Port of Felixstowe Photo 218939408 © Peter Moulton Dreamstime.com
© Peter Moulton Dreamstime.com.

Carriers have advanced some ship calls and delayed others on the eve of the second eight-day strike at the UK’s largest container port of Felixstowe, while some imports will find their way to other UK ports.

In an increasingly bitter wage dispute, Felixstowe dockworkers will strike from 7am tomorrow until the same time on Wednesday 5 October, and the strike will overlap a two-week walkout at the port of Liverpool that began on Monday last week.

However, it appears shipping lines have been able to navigate around the action at Felixstowe with less supply chain disruption than occurred during the first strike, in August, due to North European ports being less congested.

“Other ports are not as busy and could better accommodate the arrival changes,” a carrier source told The Loadstar. “It was also easier to bring the ships into Felixstowe early, and we have had good support from importers collecting boxes promptly,” he added.

Moreover, carriers have pulled a significant amount of capacity from Asia loops over the past month to mitigate the impact of falling demand, which has taken the pressure off the congested terminals and eased landside delays.

Additionally, industrial action at German ports has been suspended after a wage deal was agreed, and weekly strikes at Le Havre have also ended.

Meanwhile, Maersk has issued an advisory covering amended ETAs for 12 Felixstowe calls, both before and after the strike, that also includes three omissions.

The only Maersk Asia loop to omit the call at Felixstowe will be the 17,816 teu Emma Maersk, deployed on the 2M’s AE7/Condor service, which will proceed straight to Hamburg, then Antwerp, before, The Loadstar understands, discharging UK imports at London Gateway.

Maersk’s 3,600 teu feeder, Vilnia Maersk, will also skip Felixstowe, as will the 8,500 teu Cosco Vietnam deployed on an intra-regional Mediterranean loop, on which Maersk has a co-loading agreement with partners, including Hapag-Lloyd, which dubs the service EMX (East Mediterranean Express).

The German carrier said the vessel would discharge Hapag-Lloyd’s Felixstowe imports at Antwerp, for relay on THE Alliance FE3 loop, which has an ETA at Southampton on 5 October.
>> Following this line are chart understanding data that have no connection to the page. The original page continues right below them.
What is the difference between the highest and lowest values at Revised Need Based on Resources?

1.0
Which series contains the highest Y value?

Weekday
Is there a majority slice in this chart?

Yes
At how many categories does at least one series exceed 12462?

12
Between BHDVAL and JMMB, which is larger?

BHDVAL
Export cargo booked for the Cosco Vietnam “will be transferred to the next available sailing”, it added.

The relative ease with which carriers seem to be working around potential disruption from the Felixstowe stoppage is comforting news for the supply chain stakeholders, but potentially bad news for the local shipping fraternity that fears losing services to rival UK ports, now they have capacity.

An agency contact that had migrated from Southampton to Felixstowe a few decades ago, when the line transferred a service, told The Loadstar he was “very concerned” about current developments and added: “To a carrier sitting thousands of miles away, it’s just a short hop between ports, but even getting to London Gateway takes a while, let alone Southampton.”